What the filings actually show

The data come from nearly 6,000 hedge funds, pension funds, college endowments and other asset managers that file Form 13F disclosures with the U.S. Securities and Exchange Commission. Those filings are designed to make large institutional holdings more publicly visible, but they are an imperfect window into live positioning.

Form 13F reports are due within 45 days after the end of each calendar quarter, and they disclose only long positions in Section 13(f) securities. They do not show short positions, and they do not capture trades made after the quarter ends. In other words, the market saw a March 31 snapshot only after the filings were submitted by mid-morning on May 15.

That lag matters when sentiment can shift quickly. A portfolio manager who added AI infrastructure in March may have trimmed it later in the spring, just as another manager may have increased exposure after the quarter closed. The filings still reveal a broad institutional preference, but they do not provide a real-time position report.

The company-level signals behind the theme

The company commentary helps explain why infrastructure names are drawing interest. Oracle said it is becoming a go-to place for AI workloads and reported remaining performance obligations above $455 billion in its latest quarter. That figure signals a deep pipeline of contracted business and suggests cloud demand tied to AI remains substantial.

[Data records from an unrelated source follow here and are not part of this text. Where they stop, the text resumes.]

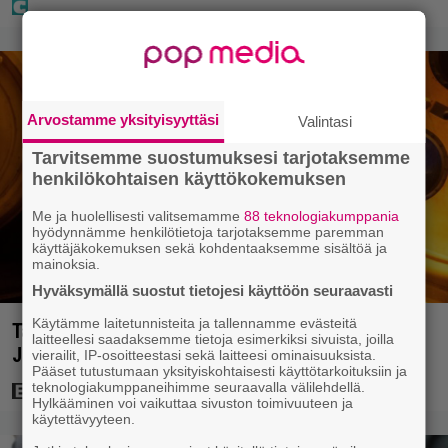
Arvostamme yksityisyyttäsi
Valintasi
Tarvitsemme suostumuksesi tarjotaksemme
henkilökohtaisen käyttökokemuksen
Me ja huolellisesti valitsemamme
88 teknologiakumppania
hyödynnämme henkilötietoja tarjotaksemme paremman
käyttäjäkokemuksen sekä kohdentaaksemme sisältöä ja
mainoksia.
Hyväksymällä suostut tietojesi käyttöön seuraavasti
Käytämme laitetunnisteita ja tallennamme evästeitä
Tänään tv:ssä: Vuoden 2023 megaelokuva luottaa
laitteellesi saadaksemme tietoja esimerkiksi sivuista, joilla
Jason Stathamin karismaan
vierailit, IP-osoitteestasi sekä laitteesi ominaisuuksista.
Pääset tutustumaan yksityiskohtaisesti käyttötarkoituksiin ja
teknologiakumppaneihimme seuraavalla välilehdellä.
Hylkääminen voi vaikuttaa sivuston toimivuuteen ja
käytettävyyteen.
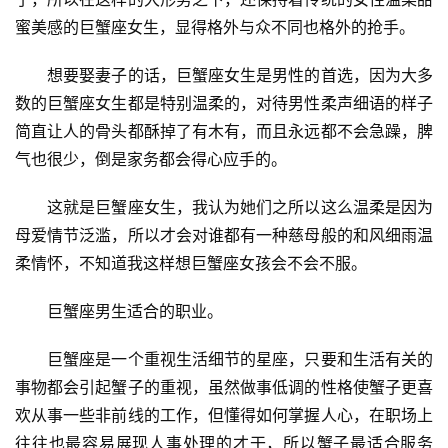
蜜美感的巨蟹座女生，显得格外与众不同也格外的抢手。
　　想要娶妻子的话，巨蟹座女生是男性的首选，因为大多
数的巨蟹座女生都是特别温柔的，对待男性柔声细语的样子
简直让人的骨头都酥掉了有木有，而且永远都不会急躁，脾
气也很少，倒是家务都会得心应手的。
　　这就是巨蟹座女生，我认为她们之所以这么温柔是因为
母爱情节泛滥，所以才会对谁都有一种慈母般的和风细雨温
柔情怀，不知道我这样想巨蟹座女孩会不会不服。
　　巨蟹座男生适合的职业。
　　巨蟹座是一个重视生活细节的星座，只要和生活有关的
事物都会引起蟹子的重视，虽然做事低调的性格使蟹子更喜
欢从事一些非前线的工作，但懂得如何掌握人心，在职场上
往往也最容易展现人事处理的才干，所以蟹子最适合服务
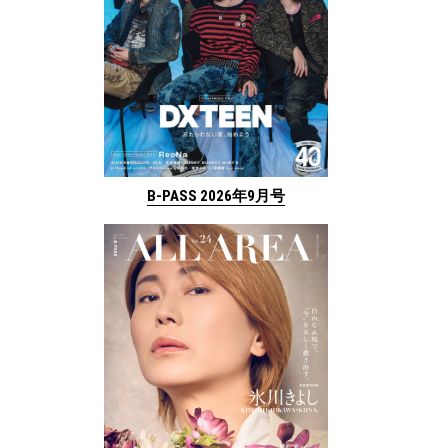
B-PASS 2026年9月号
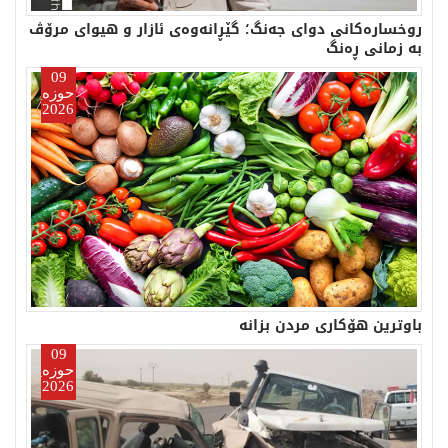
روخسارەکانی دوای جەنگ؛ گێڕانەوەی ئازار و هیوای مرۆڤ
ئایا
بە زمانی ڕەنگ
09
حوزەیران
2026
ئایا
باوترین هۆكاری مردن بزانە
09
حوزەیران
2026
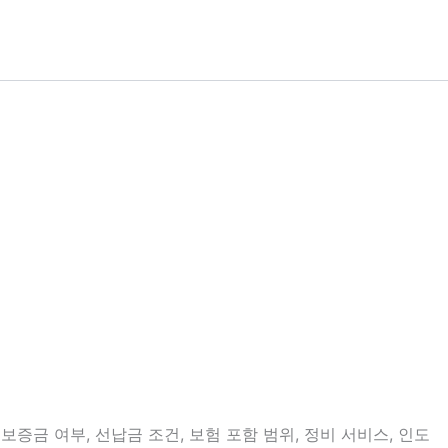
증금 여부, 선납금 조건, 보험 포함 범위, 정비 서비스, 인도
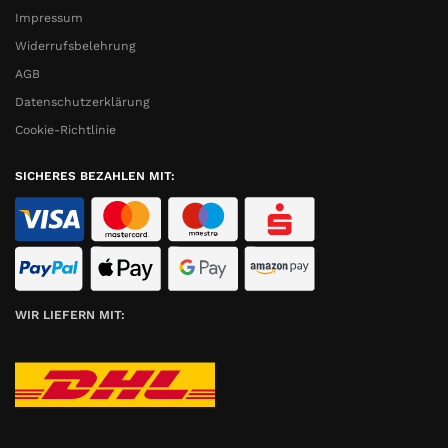
Impressum
Widerrufsbelehrung
AGB
Datenschutzerklärung
Cookie-Richtlinie
SICHERES BEZAHLEN MIT:
WIR LIEFERN MIT:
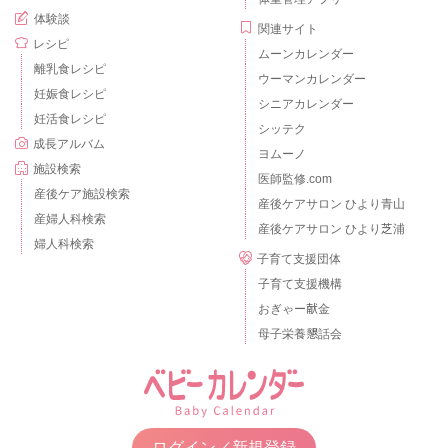
体験談
関連サイト
レシピ
ムーンカレンダー
離乳食レシピ
ウーマンカレンダー
妊娠食レシピ
シニアカレンダー
妊活食レシピ
シッテク
成長アルバム
ヨムーノ
施設検索
医師監修.com
産後ケア施設検索
産後ケアサロン ひより青山
産婦人科検索
産後ケアサロン ひより芝浦
婦人科検索
子育て支援団体
子育て支援機構
おぎゃー献金
母子栄養懇話会
ログイン／新規登録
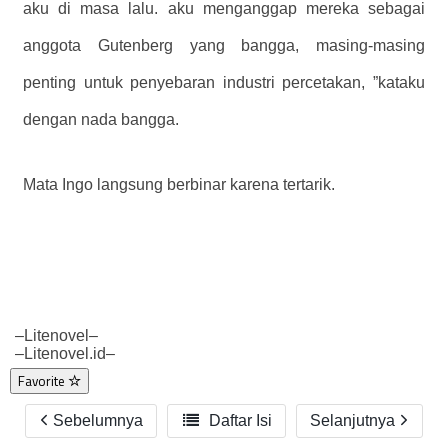
aku di masa lalu. aku menganggap mereka sebagai
anggota Gutenberg yang bangga, masing-masing
penting untuk penyebaran industri percetakan, ”kataku
dengan nada bangga.
Mata Ingo langsung berbinar karena tertarik.
–Litenovel–
–Litenovel.id–
Favorite
Sebelumnya

Daftar Isi
Selanjutnya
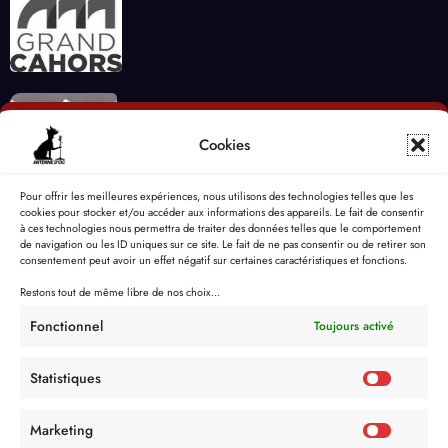
Cookies
Pour offrir les meilleures expériences, nous utilisons des technologies telles que les
cookies pour stocker et/ou accéder aux informations des appareils. Le fait de consentir
à ces technologies nous permettra de traiter des données telles que le comportement
de navigation ou les ID uniques sur ce site. Le fait de ne pas consentir ou de retirer son
consentement peut avoir un effet négatif sur certaines caractéristiques et fonctions.
Restons tout de même libre de nos choix...
Fonctionnel
Toujours activé
Statistiques
Marketing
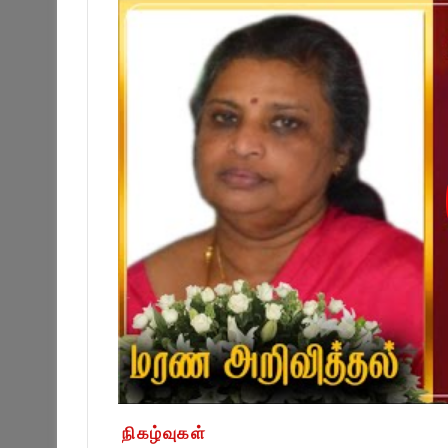
நிகழ்வுகள்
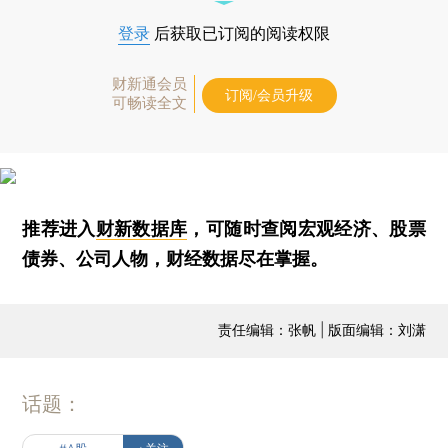
登录
后获取已订阅的阅读权限
财新通会员
订阅/会员升级
可畅读全文
推荐进入
财新数据库
，可随时查阅宏观经济、股票
债券、公司人物，财经数据尽在掌握。
责任编辑：张帆 | 版面编辑：刘潇
话题：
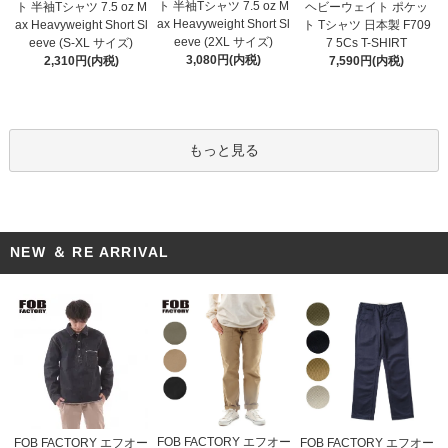
ト 半袖Tシャツ 7.5 oz M
ト 半袖Tシャツ 7.5 oz M
ヘビーウェイト ポケッ
ax Heavyweight Short Sl
ax Heavyweight Short Sl
ト Tシャツ 日本製 F709
eeve (2XL サイズ)
eeve (S-XL サイズ)
7 5Cs T-SHIRT
3,080円(内税)
2,310円(内税)
7,590円(内税)
もっと見る
NEW ＆ RE ARRIVAL
FOB FACTORY エフオー
FOB FACTORY エフオー
FOB FACTORY エフオー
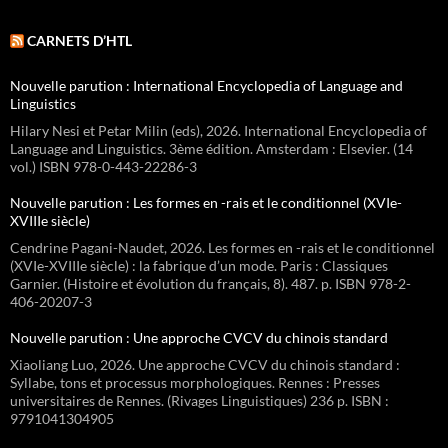
CARNETS D’HTL
Nouvelle parution : International Encyclopedia of Language and
Linguistics
Hilary Nesi et Petar Milin (eds), 2026. International Encyclopedia of
Language and Linguistics. 3ème édition. Amsterdam : Elsevier. (14
vol.) ISBN 978-0-443-22286-3
Nouvelle parution : Les formes en -rais et le conditionnel (XVIe-
XVIIIe siècle)
Cendrine Pagani-Naudet, 2026. Les formes en -rais et le conditionnel
(XVIe-XVIIIe siècle) : la fabrique d’un mode. Paris : Classiques
Garnier. (Histoire et évolution du français, 8). 487. p. ISBN 978-2-
406-20207-3
Nouvelle parution : Une approche CVCV du chinois standard
Xiaoliang Luo, 2026. Une approche CVCV du chinois standard :
Syllabe, tons et processus morphologiques. Rennes : Presses
universitaires de Rennes. (Rivages Linguistiques) 236 p. ISBN :
9791041304905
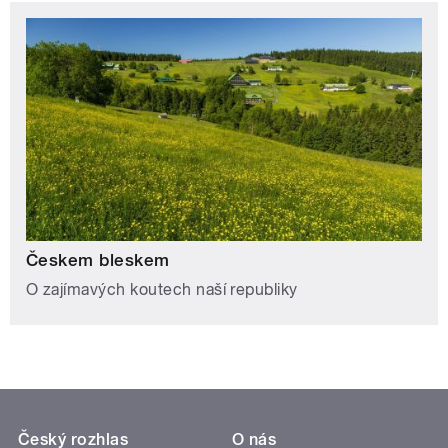
Českem bleskem
O zajímavých koutech naší republiky
Český rozhlas
O nás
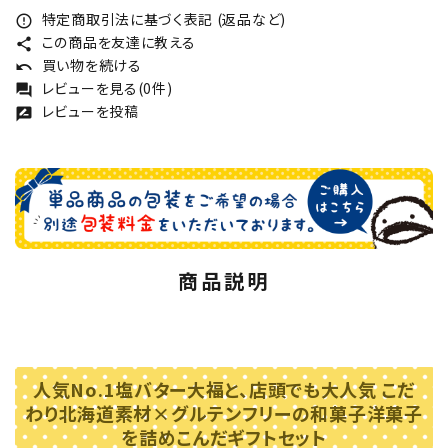
特定商取引法に基づく表記 (返品など)
error_outline
この商品を友達に教える
share
買い物を続ける
undo
レビューを見る(0件)
forum
レビューを投稿
rate_review
商品説明
人気No.1塩バター大福と、店頭でも大人気 こだ
わり北海道素材×グルテンフリーの和菓子洋菓子
を詰めこんだギフトセット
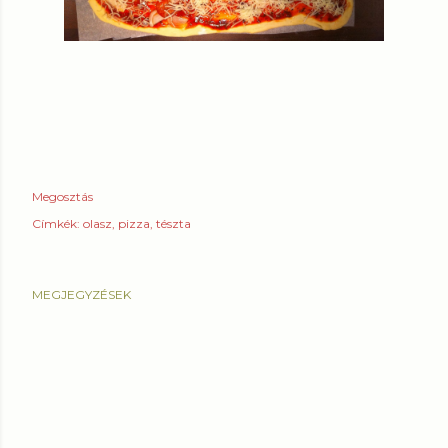
Megosztás
Címkék:
olasz
pizza
tészta
MEGJEGYZÉSEK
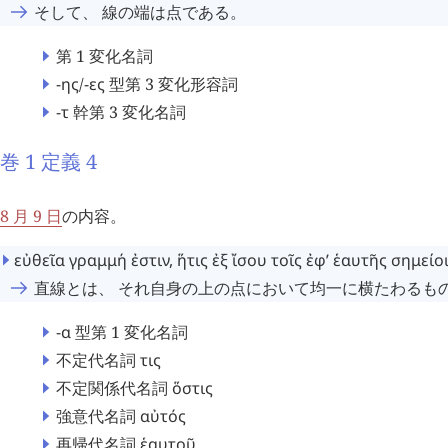
そして、 線の端は点である。
第 1 変化名詞
-ης
/
-ες
型第 3 変化形容詞
-τ
幹第 3 変化名詞
巻 1 定義 4
8 月 9 日
の内容。
εὐθεῖα
γραμμή
ἐστιν
,
ἥτις
ἐξ
ἴσου
τοῖς
ἐφ’
ἑαυτῆς
σημείο
直線とは、 それ自身の上の点において均一に横たわるも
-α
型第 1 変化名詞
不定代名詞
τις
不定関係代名詞
ὅστις
強意代名詞
αὐτός
再帰代名詞
ἑαυτοῦ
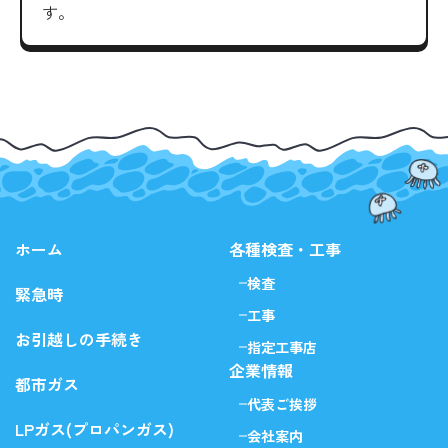
す。
ホーム
各種検査・工事
検査
緊急時
工事
お引越しの手続き
指定工事店
企業情報
都市ガス
代表ご挨拶
LPガス(プロパンガス)
会社案内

Arista Networks described itself in first-quarter 2026 results as serving large AI and data-center environments. That positioning places the company at the center of networking demand, where faster data movement and lower latency are critical when AI systems scale.

Vertiv offered perhaps the clearest operating proof point. The company reported first-quarter 2026 net sales of $2.65 billion, up 30% from a year earlier, and said Americas organic sales rose 44% on strong data-center demand. For investors, that kind of growth supports the idea that AI spending is flowing into the unsexy but indispensable equipment that keeps data centers powered and cooled.

What happens if AI spending cools

The bullish case for infrastructure depends on continued capital expenditure. If AI spending slows, these stocks could feel the pressure quickly, especially the ones most directly tied to new data-center builds, power upgrades and networking rollouts. The same companies that benefit from a wave of construction can lose momentum if customers pause or delay projects.

Still, the impact would not be identical across the group. A company with broad enterprise demand, a large installed base or recurring service revenue may prove more resilient than a pure play on fresh buildouts. Oracle’s backlog, Arista’s scale in data-center networking and Vertiv’s exposure to critical power and cooling systems all suggest different degrees of protection if spending normalizes.

The bigger question is whether AI investment is still in the early buildout stage or moving into a more disciplined phase. If the industry keeps adding servers, cooling and utility capacity, infrastructure names may continue to outperform as the second-wave trade deepens. If capital spending fades, the market will quickly separate durable infrastructure franchises from the more cyclical beneficiaries of the boom.

For now, the filings show that institutional investors are still backing the machinery behind AI. That is a more cautious, and arguably more durable, way to own the trend.